• [Obiettivo a]:
Seleziona tutte le righe dell'elenco in cui compare la stringa "continuer".

### Estratto del documento

Gli inquirenti ipotizzano cooptazioni dentro il “ministero degli Esteri” “Attentato alla sicurezza, in pericolo l’equilibrio della democrazia”
di Luca De Vito , ( inviato) , Giuliano Foschini e Claudio Tito (corrispondente)BRUXELLES —
«La cricca, oltre ad una azione di lobby legittima, agiva anche con la cooptazione di europarlamentari, assistenti parlamentari, funzionari del Seae e dei vertici sindacali». Eccolo il salto di qualità nel Qatargate. Nell’inchiesta della Procura belga non compare solo il Parlamento europeo, i collaboratori degli eurodeputati e i sindacalisti dell’associazione europea e mondiale. Ma spunta la Commissione europea. Il governo dell’Ue. Perché il Seae è il servizio europeo per l’azione esterna. Il Ministero degli Esteri dell’Unione, guidato dallo spagnolo Josep Borrell.
In un allegato degli atti con cui i magistrati di Bruxelles motivano gli arresti già compiuti, infatti, spunta una relazione dei servizi segreti del Belgio, il Vsse. E il riferimento agli uffici della Commissione sono espliciti. Il faro della magistratura dunque illumina anche Palazzo Berlaymont, o più precisamente gli uffici che si trovano a Place Schuman. Nelle carte della procura, non si parla ancora di indagati. Ma il sospetto che «funzionari del Seae» siano stati coinvolti nelle operazioni sotto inchiesta e nel reclutamento voluto da Marocco e Qatar non è più una semplice illazione, bensì una linea di lavoro segnalata ufficialmente. E il coinvolgimento dell’ex Commissario europeo Dimitri Avramopoulos, greco come Kaili, è stato solo una spia di un allarme ben più ampio. Avramopoulos dovrà dare spiegazioni alla Commissione per lo “stipendio” ricevuto dalla Ong di Panzeri Fight Impunity. Il politico di Atene ha già precisato di aver ricevuto una autorizzazione scritta da Palazzo Berlaymont e denuncia «un complotto italiano» per favorire Luigi Di Maio nella corsa come inviato speciale Ue per il Golfo Persico. Ma il punto ormai sembra un altro: non la posizione di un ex commissario, ma le infiltrazioni dentro la Commissione.

######
### Dati forniti

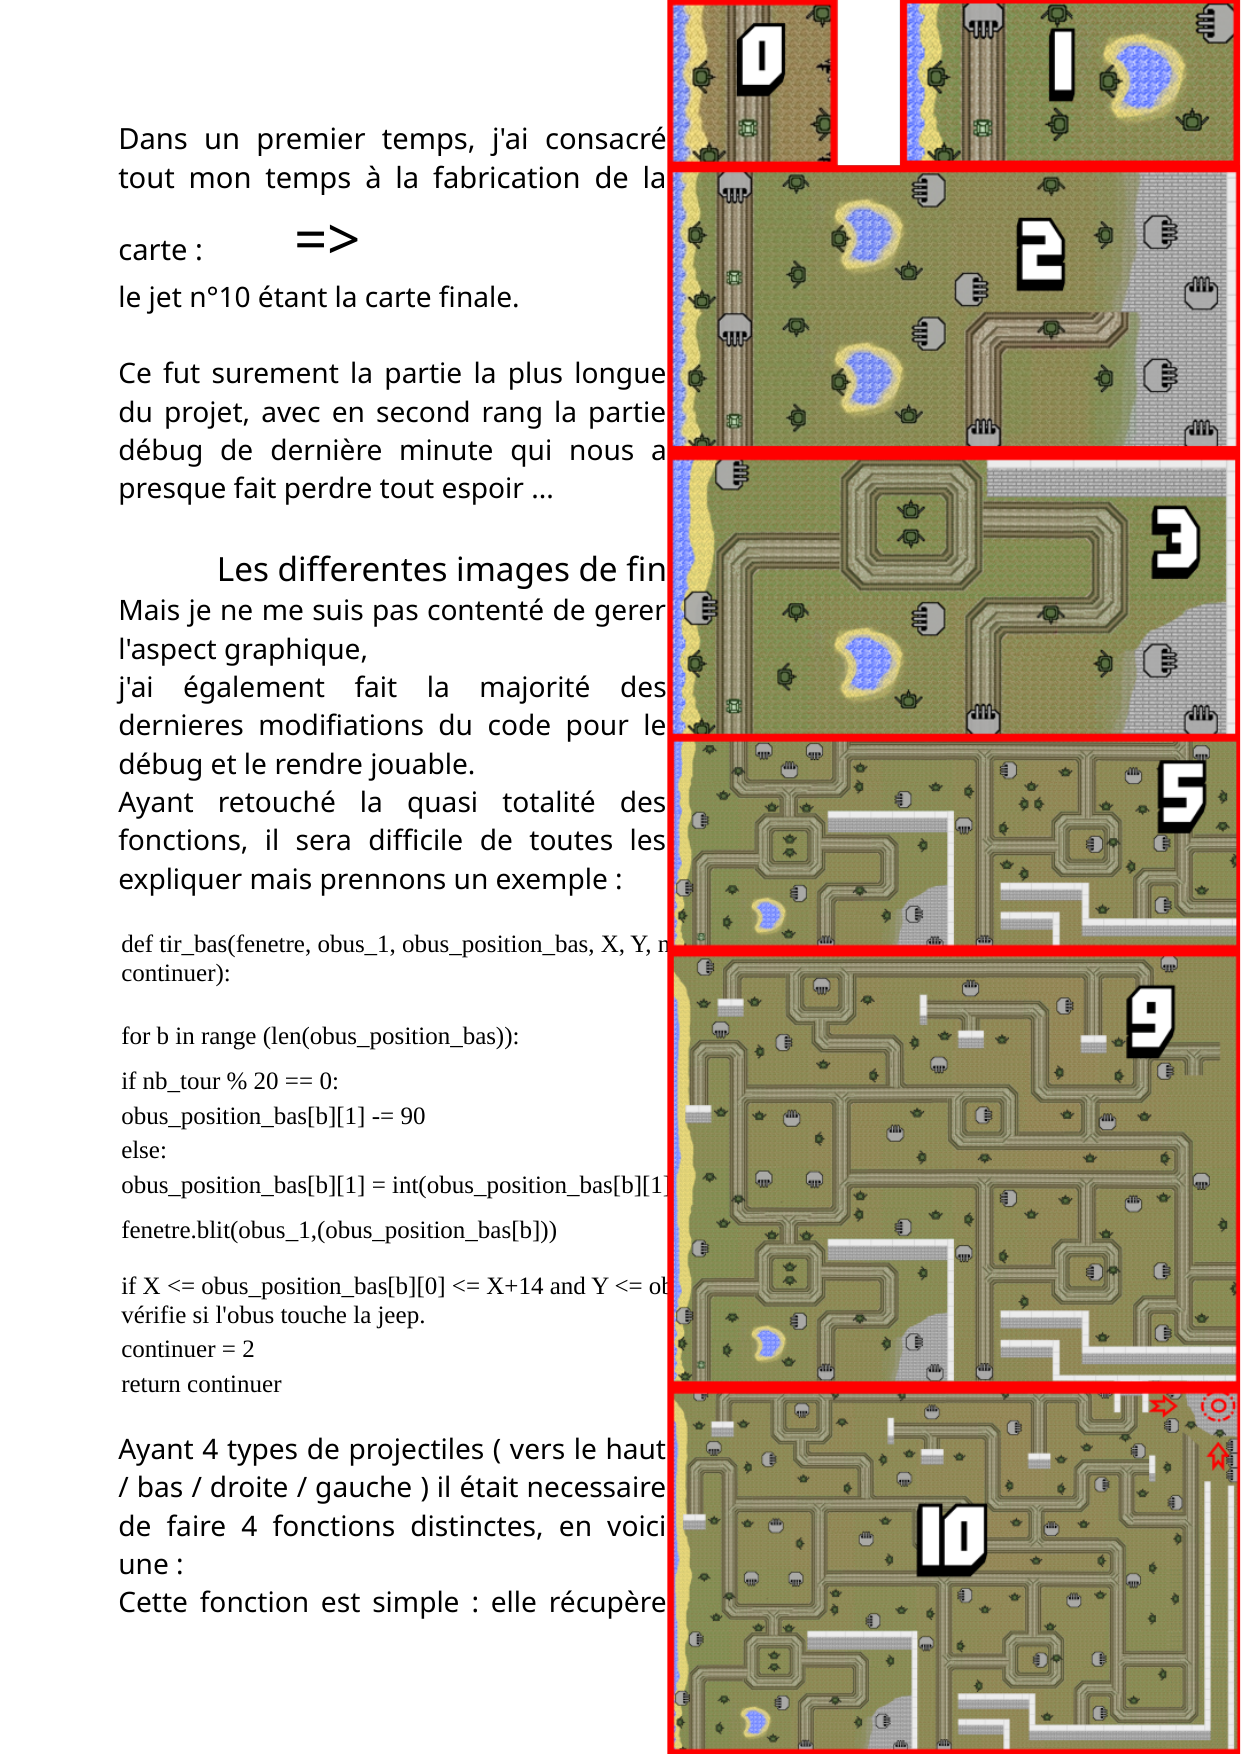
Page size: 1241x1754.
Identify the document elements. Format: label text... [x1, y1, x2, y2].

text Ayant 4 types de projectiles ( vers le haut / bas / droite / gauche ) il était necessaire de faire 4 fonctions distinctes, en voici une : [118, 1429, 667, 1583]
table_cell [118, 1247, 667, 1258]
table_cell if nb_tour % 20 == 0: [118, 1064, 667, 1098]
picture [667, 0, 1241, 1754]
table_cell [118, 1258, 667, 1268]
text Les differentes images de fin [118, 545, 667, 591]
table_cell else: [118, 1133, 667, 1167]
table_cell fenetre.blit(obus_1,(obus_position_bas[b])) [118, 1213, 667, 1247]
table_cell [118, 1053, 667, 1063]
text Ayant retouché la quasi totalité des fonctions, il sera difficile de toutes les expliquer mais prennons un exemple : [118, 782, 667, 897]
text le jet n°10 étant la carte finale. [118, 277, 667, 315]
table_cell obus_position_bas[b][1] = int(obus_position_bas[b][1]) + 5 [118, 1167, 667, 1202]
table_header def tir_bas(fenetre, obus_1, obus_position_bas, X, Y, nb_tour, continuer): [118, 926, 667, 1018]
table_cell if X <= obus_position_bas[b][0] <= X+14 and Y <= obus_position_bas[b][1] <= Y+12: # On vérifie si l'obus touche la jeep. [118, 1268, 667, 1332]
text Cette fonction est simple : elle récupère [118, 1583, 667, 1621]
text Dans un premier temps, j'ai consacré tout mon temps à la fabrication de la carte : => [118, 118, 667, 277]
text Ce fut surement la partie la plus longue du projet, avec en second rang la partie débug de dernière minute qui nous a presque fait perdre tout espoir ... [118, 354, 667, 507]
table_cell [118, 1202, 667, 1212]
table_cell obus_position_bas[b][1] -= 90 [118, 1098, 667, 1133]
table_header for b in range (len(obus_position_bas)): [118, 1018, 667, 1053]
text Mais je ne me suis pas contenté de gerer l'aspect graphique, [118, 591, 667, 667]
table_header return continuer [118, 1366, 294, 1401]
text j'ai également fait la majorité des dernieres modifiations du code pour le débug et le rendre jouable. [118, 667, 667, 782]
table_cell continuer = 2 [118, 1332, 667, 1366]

######

• [Obiettivo b]:
Secondo l'estratto, chi guida il Seae?

• [Risposta corretta a]:
table_header def tir_bas(fenetre, obus_1, obus_position_bas, X, Y, nb_tour, continuer): [118, 926, 667, 1018]
table_header return continuer [118, 1366, 294, 1401]
table_cell continuer = 2 [118, 1332, 667, 1366]

• [Risposta corretta b]:
Lo spagnolo Josep Borrell.